Gil Sperling

video, stage and music

week 7

October 16, 2019 by gilsperling

Serial communication

I followed the labs concerned with serial communication. I was able to set up the circuitry and code to send a set of serial data from two analog sensors and one digital sensor through the Arduino. I could see how manipulating the data between modes (Ascii, binary, decimal) changed the serial output.
When it came time to receive that information in p5, I reached a block. I installed the p5 serial library and the serial control app, and copied the p5 code included in the examples. I was able to display the serial ports list but nothing beyond. Although the tutorials are extremely detailed, it seemed like there were a few errors in the code, and the overall complexity was a bit overwhelming.
I decided to take a detour, and work in an environment I’m more familiar with. Isadora can receive serial data and doesn’t require multiple programs running. I was able to rather quickly learn the syntax for interpreting serial data and using the separate variables to control graphic elements.

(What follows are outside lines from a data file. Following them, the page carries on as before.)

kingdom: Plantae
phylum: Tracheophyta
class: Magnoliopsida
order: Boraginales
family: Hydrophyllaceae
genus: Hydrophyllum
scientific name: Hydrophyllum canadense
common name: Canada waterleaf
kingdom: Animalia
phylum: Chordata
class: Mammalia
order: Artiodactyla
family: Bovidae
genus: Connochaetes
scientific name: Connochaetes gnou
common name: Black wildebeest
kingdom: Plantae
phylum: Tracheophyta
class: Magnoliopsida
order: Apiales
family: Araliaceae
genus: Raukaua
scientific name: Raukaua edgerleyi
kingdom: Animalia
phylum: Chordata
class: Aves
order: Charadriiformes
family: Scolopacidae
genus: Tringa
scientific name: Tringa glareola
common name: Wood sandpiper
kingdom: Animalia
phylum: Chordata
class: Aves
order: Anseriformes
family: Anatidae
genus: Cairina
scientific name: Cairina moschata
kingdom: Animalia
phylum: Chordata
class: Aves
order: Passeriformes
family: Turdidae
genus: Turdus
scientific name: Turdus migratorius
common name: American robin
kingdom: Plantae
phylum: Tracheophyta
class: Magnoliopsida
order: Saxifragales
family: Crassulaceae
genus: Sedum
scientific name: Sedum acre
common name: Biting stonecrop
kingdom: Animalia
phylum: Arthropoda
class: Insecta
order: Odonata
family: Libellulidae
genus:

Isadora sketch for receiving serial data from an Arduino

It was a useful exercise since we plan on using Isadora in our midterm project to control projections.

Midterm Concept

Erkin and I began conceptualizing our midterm project and testing sensor behavior.

The Ghost of 370 Jay

A haunted house installation designed for a long, narrow corridor.
Projected image and sound respond to a user approaching closer to the screen upon which the image is projected.
The behavior we want to detect:
A user is 16′ away from the screen.
A user is 8′ away from the screen.
A user is 2′ away from the screen.
The sensor array consist of three ultrasonic range sensors, set at the above distances. Each sensor is measuring the distance across the width of the corridor, and sends a trigger when the distance is below a certain margin, indicating that a person has passed through.
The sensors will input into an Arduino which will send three separate variables over serial connection to Isadora.
A projector placed behind the screen will project a human character.
The different distance triggers will cue video and sound loops (the character calling the user to come closer, and then some surprise event when the user has reached the screen).